Devlet politikaları sonucunda kitap kâğıdı üretimi yapılamayan Türkiye’de zaten yayıncılıkta kullanılan tüm ara girdiler Uzakdoğu’dan gelirken kitapların Çin etiketine bir de matbaalar eklendi. Cumhuriyet Gazetesi'nden Pelin Ünker'in haberine göre, yayınevleri Çin’de baskı yaptırdıklarını kabul etmekle birlikte, bunu daha çok ortak üretim olarak maliyeti yüksek çeviri kitaplarda tercih ettiklerini ve böylece kitap okuyucusunun da durumdan faydalandığını öne sürüyor.
Türkiye Yayıncılar Birliği Genel Sekreteri Metin Celâl, özellikle baskısı pahalıya gelen prestij kitaplar, bazı çocuk kitapları ve seyahat rehberlerinin bu yöntemle üretildiğini belirterek “Bir yayıncı kendi dilinde örnek kitabı oluşturduktan sonra bunu diğer ülkelerden yayıncılara tanıtıyor ve yeterince ortak bulduğunda da bu kitabı en uygun fiyatı bulduğu ülkede ürettiriyor” diyor. Yayınevlerinin konuyla ilgili görüşleri ise şöyle:
Çocuk kitapları riskli
Can Yayınları Sahibi ve Yöneticisi Can Öz şunları ifade ediyor: "Çin’de işçilik öylesine ucuz ki, yüksek baskı adedi veya kaliteli iş, dolayısıyla yüksek oranda işçi zamanı gerektiren her türlü baskıda Çin veya Hindistan’da baskı yaptırmak daha ucuza geliyor. Taşıma ve sigorta masrafları da işin içine girince bile Çin’de 50 bin adetlik bir baskıyı yüzde 10 daha ucuza getirmiş oluyorsunuz. Zaten kitabın maliyet kalemleri arasında baskı ve kâğıt genelde yüzde 10 ile yüzde 20 arası bir etki ediyor. Çok yüksek adetli baskılar (50 bin ve üzeri) ile çok kaliteli renkli kitapların baskıları için Çin tercih ediliyor. Bazı çok basılan ve renkli çocuk kitapları (ki bunlar genelde kalitesiz kitaplar) piyasaya daha ucuza sürülebiliyor ancak bu gözle görülür bir fiyat denge değişimi yaratmıyor henüz.”

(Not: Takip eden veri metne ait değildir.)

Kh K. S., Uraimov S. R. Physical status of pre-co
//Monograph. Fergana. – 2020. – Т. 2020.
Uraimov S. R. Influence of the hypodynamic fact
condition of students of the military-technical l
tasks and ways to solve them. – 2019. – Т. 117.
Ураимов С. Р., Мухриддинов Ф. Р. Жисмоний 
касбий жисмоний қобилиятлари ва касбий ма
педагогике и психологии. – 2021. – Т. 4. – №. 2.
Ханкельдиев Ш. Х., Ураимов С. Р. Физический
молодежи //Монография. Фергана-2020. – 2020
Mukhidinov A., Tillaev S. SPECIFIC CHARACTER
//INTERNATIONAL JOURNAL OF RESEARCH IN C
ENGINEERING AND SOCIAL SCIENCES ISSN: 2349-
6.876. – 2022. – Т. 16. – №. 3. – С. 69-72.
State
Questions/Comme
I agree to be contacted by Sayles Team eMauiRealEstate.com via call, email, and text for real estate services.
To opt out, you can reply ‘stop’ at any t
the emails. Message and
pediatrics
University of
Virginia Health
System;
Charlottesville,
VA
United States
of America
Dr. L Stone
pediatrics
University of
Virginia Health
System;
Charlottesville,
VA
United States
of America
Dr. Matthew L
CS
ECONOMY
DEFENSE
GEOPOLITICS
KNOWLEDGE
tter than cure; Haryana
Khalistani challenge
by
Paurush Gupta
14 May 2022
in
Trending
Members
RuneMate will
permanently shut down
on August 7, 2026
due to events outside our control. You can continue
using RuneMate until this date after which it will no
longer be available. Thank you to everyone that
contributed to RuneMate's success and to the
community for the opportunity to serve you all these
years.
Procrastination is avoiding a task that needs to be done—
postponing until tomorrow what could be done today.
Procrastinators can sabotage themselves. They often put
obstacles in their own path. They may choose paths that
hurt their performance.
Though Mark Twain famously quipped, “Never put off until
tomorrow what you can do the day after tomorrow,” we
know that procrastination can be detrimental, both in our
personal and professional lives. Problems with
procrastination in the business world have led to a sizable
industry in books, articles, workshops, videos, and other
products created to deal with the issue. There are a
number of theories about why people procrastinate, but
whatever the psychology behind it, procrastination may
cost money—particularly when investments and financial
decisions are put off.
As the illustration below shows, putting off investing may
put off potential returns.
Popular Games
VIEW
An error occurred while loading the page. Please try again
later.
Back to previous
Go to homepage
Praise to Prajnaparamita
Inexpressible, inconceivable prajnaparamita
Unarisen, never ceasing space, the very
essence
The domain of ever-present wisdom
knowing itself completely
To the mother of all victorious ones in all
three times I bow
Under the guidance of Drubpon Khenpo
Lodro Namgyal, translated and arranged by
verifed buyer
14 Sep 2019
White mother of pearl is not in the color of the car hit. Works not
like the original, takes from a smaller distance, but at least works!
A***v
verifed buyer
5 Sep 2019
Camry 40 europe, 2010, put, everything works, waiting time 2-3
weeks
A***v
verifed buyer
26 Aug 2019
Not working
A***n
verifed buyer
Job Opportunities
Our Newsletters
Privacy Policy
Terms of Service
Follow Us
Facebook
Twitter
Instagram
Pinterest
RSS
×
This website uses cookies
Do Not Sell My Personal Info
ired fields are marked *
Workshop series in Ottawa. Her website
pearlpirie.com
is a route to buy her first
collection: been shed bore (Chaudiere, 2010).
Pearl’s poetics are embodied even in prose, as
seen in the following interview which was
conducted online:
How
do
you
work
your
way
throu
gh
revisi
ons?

İkaros-Karşı Yayınları Yönetmeni Özcan Erdoğan da Uzakdoğu menşeli malzemelerin sağlık açısından özellikle çocuklar için tehlikeli olabileceğine işaret ediyor. Erdoğan: “Bu kitaplar her ne kadar ucuz maliyetler düşünülerek basılsa da kültür yayıncılığı yapan ve her bir kitabı bizler gibi bin, en fazla iki bin adet basanlar için böyle bir yol pek o kadar cazip değil. Ancak, büyük yayıncıların çok satan on binli rakamlarla telaffuz edilen basımları için mantıklı bir yol. Öte yandan kanserojen olduğu tespit edilen 77 ürünün toplatılmasını açıkladıktan sonra bunların içinde Uzakdoğu menşeli kırtasiye malzemeleri, kâğıt, mürekkep vb. ürünlerin de sayılması çok büyük bir tehlikeye işaret ediyor. Bu şekilde bir basım söz konusu ise bunun önüne geçilmesi, bu diğer zararlı ürünlerin neler olduğunun da yetkililerce açıklanması gerekir” diye konuşuyor.